+++ Available data
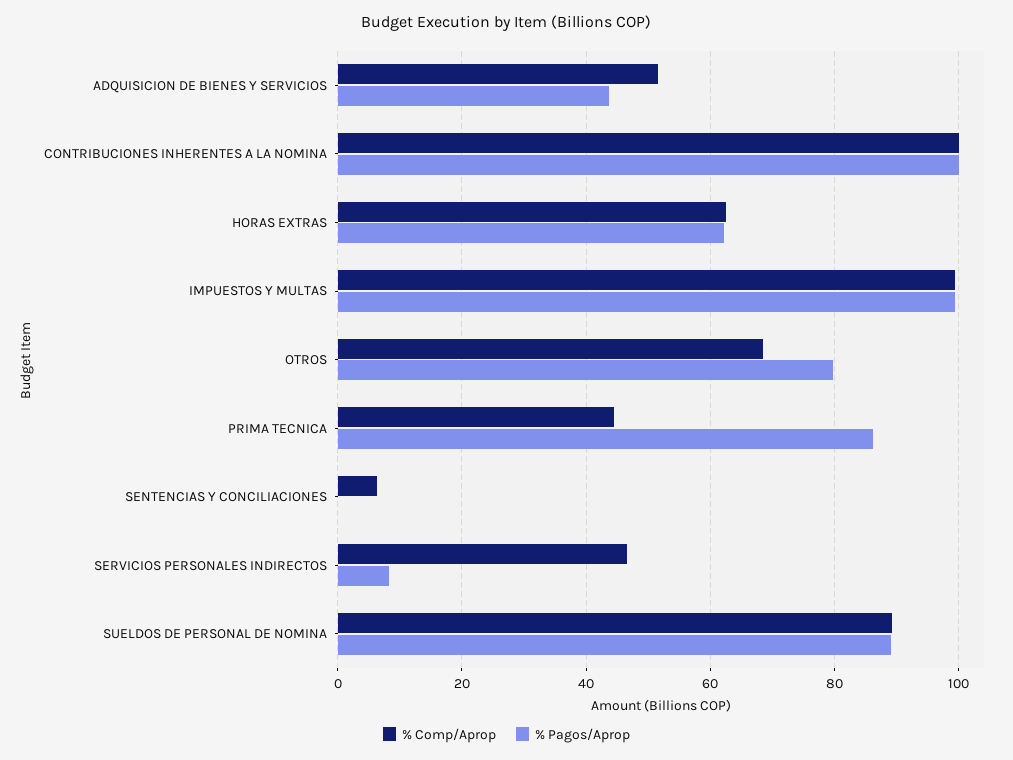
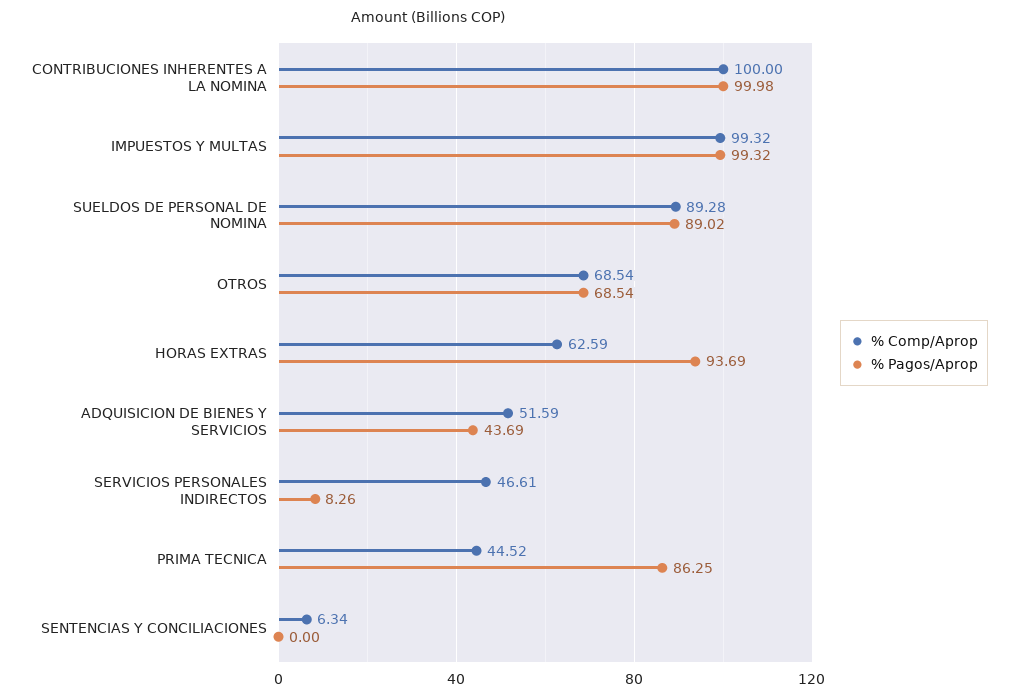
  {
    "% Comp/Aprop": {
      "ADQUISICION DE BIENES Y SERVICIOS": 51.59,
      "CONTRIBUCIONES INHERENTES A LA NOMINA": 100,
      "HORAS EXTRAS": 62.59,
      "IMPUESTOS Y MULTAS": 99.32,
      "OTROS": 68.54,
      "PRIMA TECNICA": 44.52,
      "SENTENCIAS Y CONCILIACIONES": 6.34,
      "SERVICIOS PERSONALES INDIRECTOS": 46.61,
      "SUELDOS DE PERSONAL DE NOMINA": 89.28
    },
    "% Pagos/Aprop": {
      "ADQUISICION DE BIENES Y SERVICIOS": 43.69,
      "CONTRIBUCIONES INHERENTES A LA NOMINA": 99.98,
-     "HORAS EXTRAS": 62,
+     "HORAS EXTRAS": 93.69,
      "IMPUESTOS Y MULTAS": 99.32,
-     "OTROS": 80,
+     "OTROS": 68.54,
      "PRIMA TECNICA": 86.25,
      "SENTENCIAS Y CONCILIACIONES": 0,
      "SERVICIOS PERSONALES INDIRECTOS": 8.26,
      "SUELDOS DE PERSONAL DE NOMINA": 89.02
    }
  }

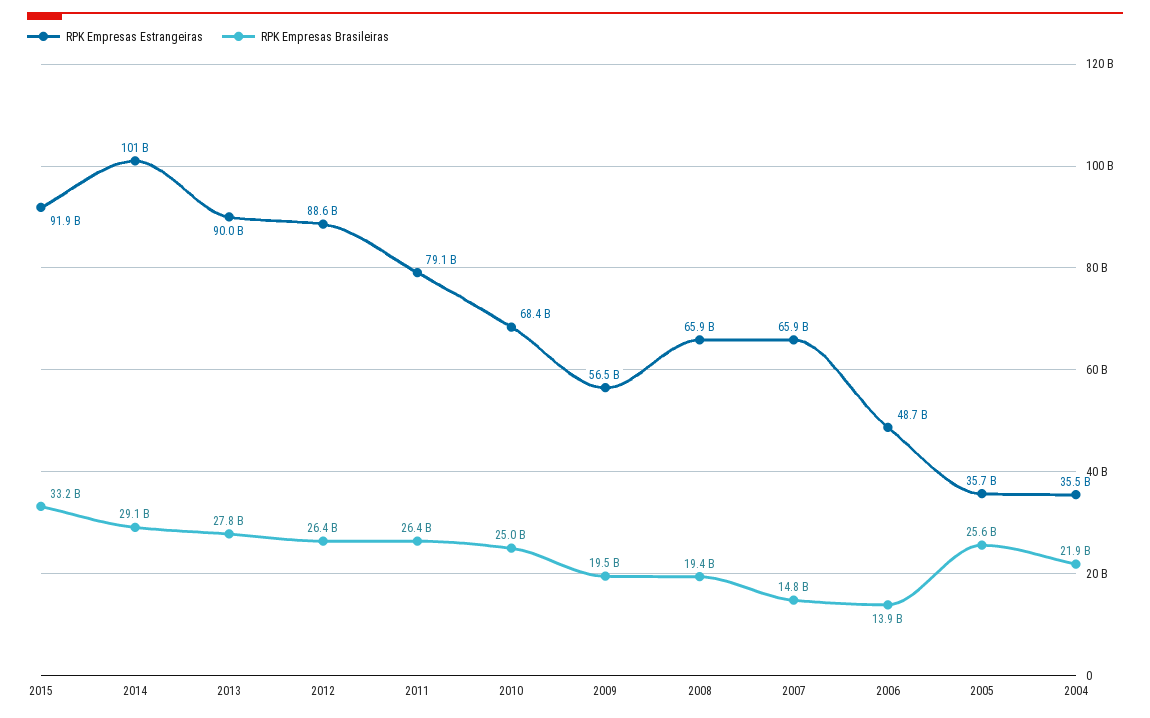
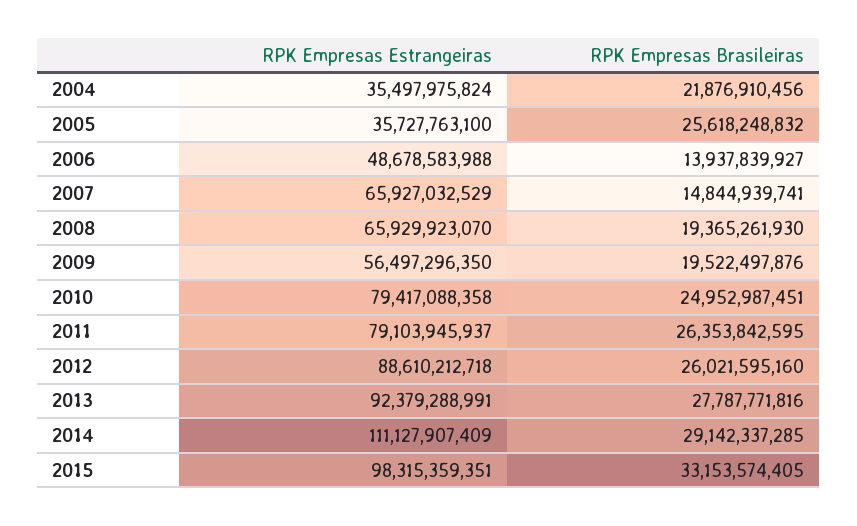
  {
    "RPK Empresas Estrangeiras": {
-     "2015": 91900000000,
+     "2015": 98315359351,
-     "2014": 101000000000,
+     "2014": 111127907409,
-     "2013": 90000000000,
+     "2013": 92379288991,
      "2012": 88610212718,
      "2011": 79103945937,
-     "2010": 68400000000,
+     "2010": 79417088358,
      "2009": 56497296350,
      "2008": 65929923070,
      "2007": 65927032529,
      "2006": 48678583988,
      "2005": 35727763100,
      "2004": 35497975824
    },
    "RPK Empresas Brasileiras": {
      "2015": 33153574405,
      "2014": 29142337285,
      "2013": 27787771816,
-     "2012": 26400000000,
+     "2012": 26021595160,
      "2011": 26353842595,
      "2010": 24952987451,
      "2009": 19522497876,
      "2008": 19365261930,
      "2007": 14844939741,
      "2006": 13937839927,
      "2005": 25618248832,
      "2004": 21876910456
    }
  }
++++++
• **Task item**:
The reply must consist of the records, repeated exactly, minus any images.

• **Exercise solution**:
  {
    "% Comp/Aprop": {
      "ADQUISICION DE BIENES Y SERVICIOS": 51.59,
      "CONTRIBUCIONES INHERENTES A LA NOMINA": 100,
      "HORAS EXTRAS": 62.59,
      "IMPUESTOS Y MULTAS": 99.32,
      "OTROS": 68.54,
      "PRIMA TECNICA": 44.52,
      "SENTENCIAS Y CONCILIACIONES": 6.34,
      "SERVICIOS PERSONALES INDIRECTOS": 46.61,
      "SUELDOS DE PERSONAL DE NOMINA": 89.28
    },
    "% Pagos/Aprop": {
      "ADQUISICION DE BIENES Y SERVICIOS": 43.69,
      "CONTRIBUCIONES INHERENTES A LA NOMINA": 99.98,
-     "HORAS EXTRAS": 62,
+     "HORAS EXTRAS": 93.69,
      "IMPUESTOS Y MULTAS": 99.32,
-     "OTROS": 80,
+     "OTROS": 68.54,
      "PRIMA TECNICA": 86.25,
      "SENTENCIAS Y CONCILIACIONES": 0,
      "SERVICIOS PERSONALES INDIRECTOS": 8.26,
      "SUELDOS DE PERSONAL DE NOMINA": 89.02
    }
  }

  {
    "RPK Empresas Estrangeiras": {
-     "2015": 91900000000,
+     "2015": 98315359351,
-     "2014": 101000000000,
+     "2014": 111127907409,
-     "2013": 90000000000,
+     "2013": 92379288991,
      "2012": 88610212718,
      "2011": 79103945937,
-     "2010": 68400000000,
+     "2010": 79417088358,
      "2009": 56497296350,
      "2008": 65929923070,
      "2007": 65927032529,
      "2006": 48678583988,
      "2005": 35727763100,
      "2004": 35497975824
    },
    "RPK Empresas Brasileiras": {
      "2015": 33153574405,
      "2014": 29142337285,
      "2013": 27787771816,
-     "2012": 26400000000,
+     "2012": 26021595160,
      "2011": 26353842595,
      "2010": 24952987451,
      "2009": 19522497876,
      "2008": 19365261930,
      "2007": 14844939741,
      "2006": 13937839927,
      "2005": 25618248832,
      "2004": 21876910456
    }
  }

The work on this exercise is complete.